I don’t have the complete error log, as I only copied this much. When I reran it last night, it kept hanging there without responding.

SimFG commented 5 months ago

@yuege613 How did you deploy milvus, docker or helm? You can try to upload the log file.

yuege613 commented 5 months ago

milvus_part.log @SimFG docker

SimFG commented 5 months ago

@yuege613 ok, I will try to analyze it. thanks your log file

SimFG commented 5 months ago

@yuege613 How much data does your milvus service contain? Through the log provided, I found that there are 742 collections. What is your milvus running configuration like? I suspect that the machine resources for the docker container are insufficient.

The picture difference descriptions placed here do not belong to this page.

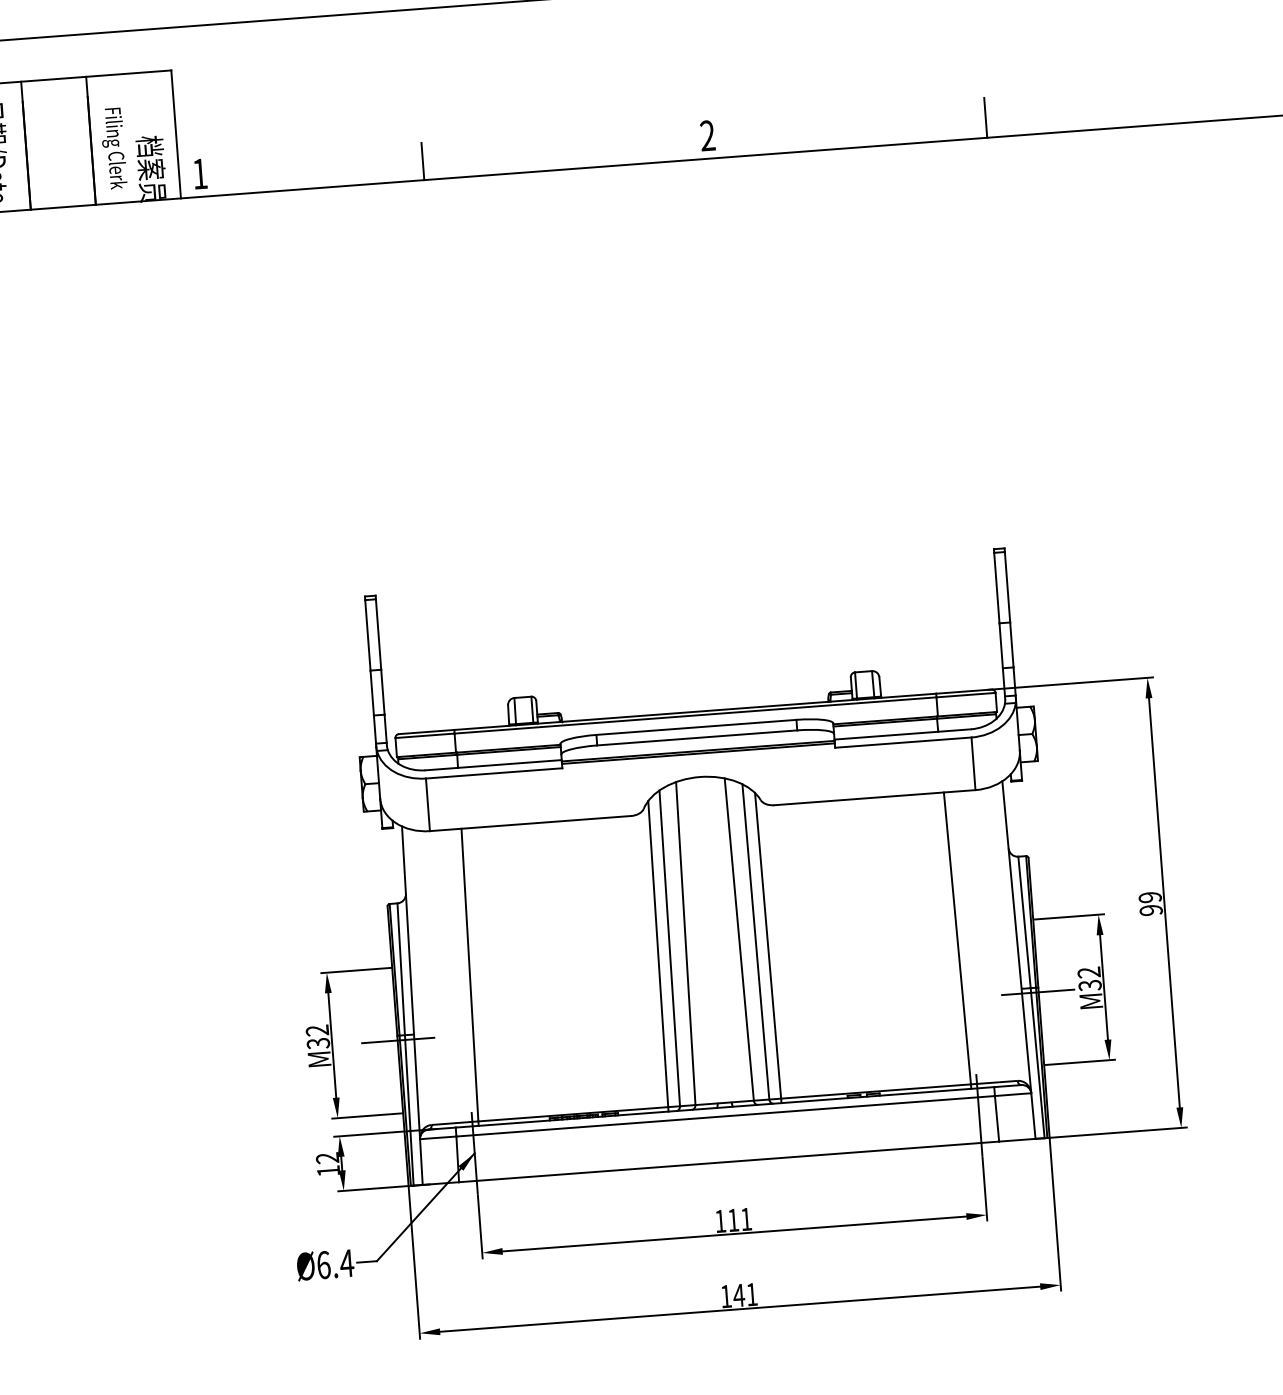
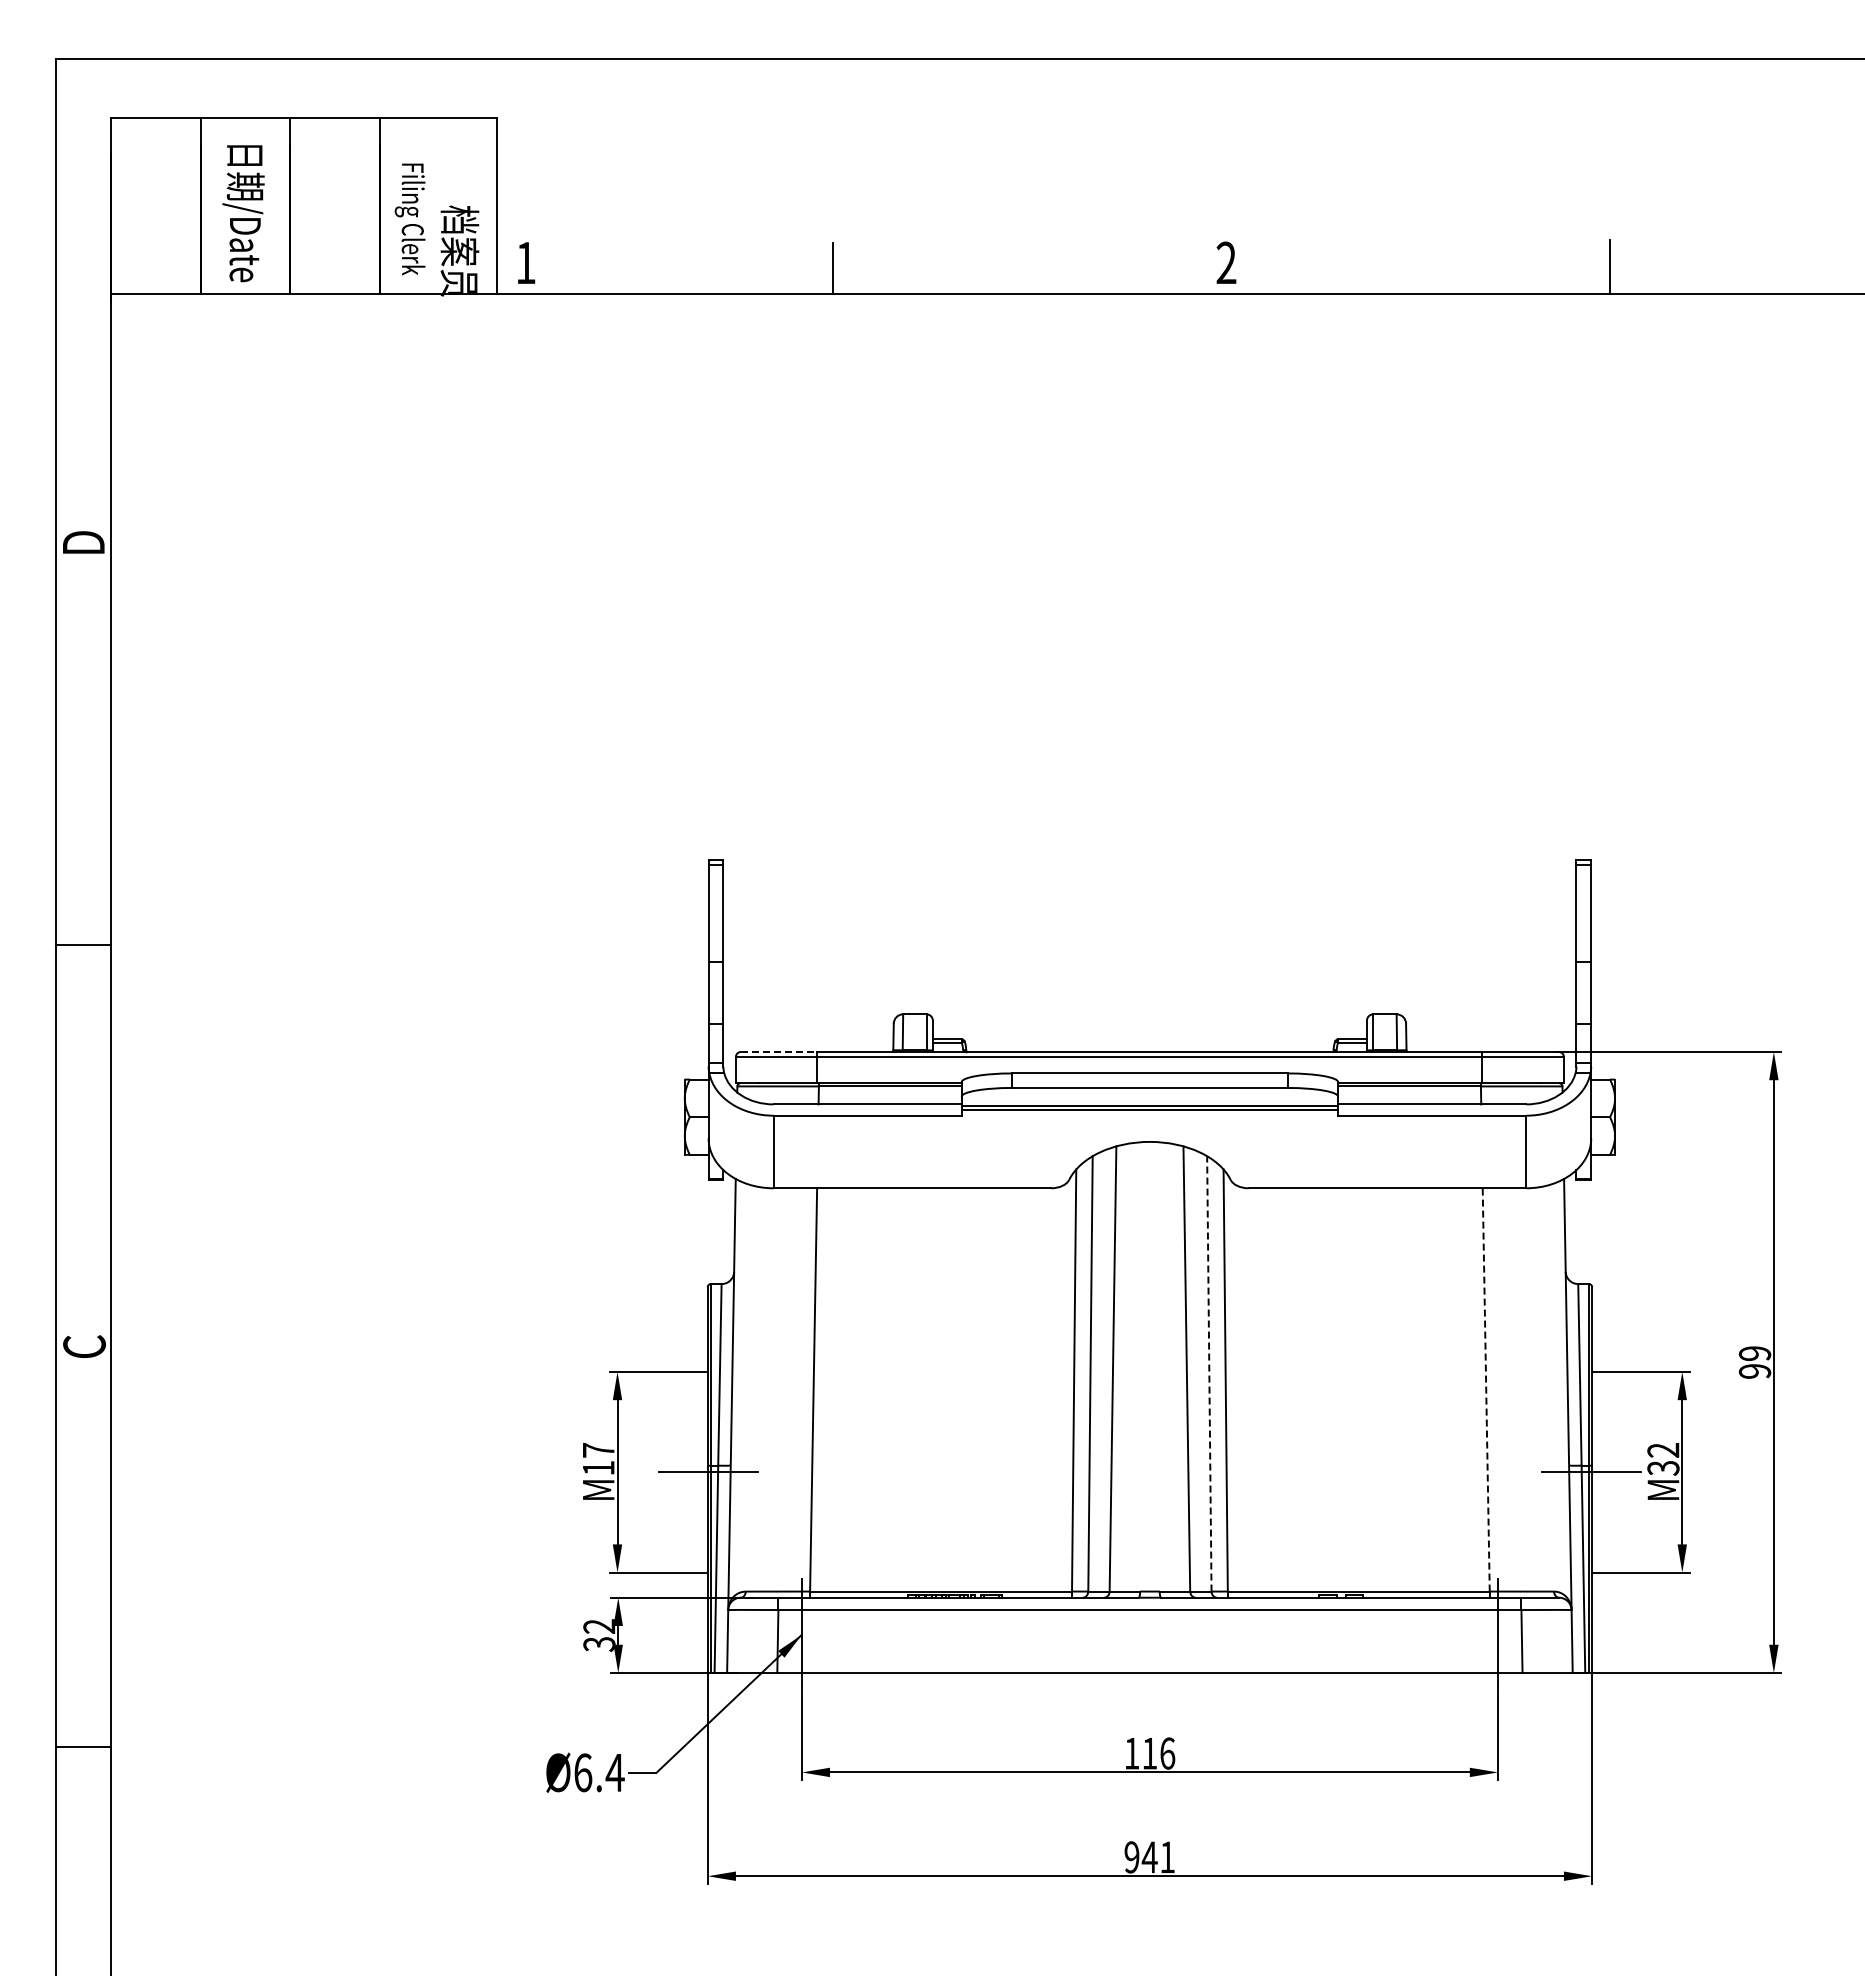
line: (426, 731) -> (779, 1051), solid -> dashed
line: (957, 938) -> (1486, 1389), solid -> dashed
line: (755, 941) -> (1209, 1373), solid -> dashed
text: (317, 1037) -> (598, 1459), M32 -> M17
text: (328, 1171) -> (599, 1644), 12 -> 32
text: (746, 1219) -> (1167, 1753), 111 -> 116
text: (725, 1296) -> (1131, 1857), 141 -> 941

yuege613 commented 5 months ago

@SimFG The size of the volumes is only 2.6G(Many collections have relatively small amounts of data.) The configuration of Milvus uses the default settings in the standalone_embed.sh script, except that the quota-backend-bytes has been increased to 94294967296.

yuege613 commented 5 months ago

@SimFG Does Milvus have any limitations on the number of collections?

SimFG commented 5 months ago

The current number of collections does not exceed the limit. When you start milvus, are the computer's memory and cpu usage at a high level?

What is your computer configuration roughly like, and what is the estimated number of data rows in all collections. You can try to delete most of the collection, or restart an empty milvus, and then insert data. Note the number of inserted data rows and see if it can be loaded. If possible, create a new collection, insert a large amount of data, and try again to load.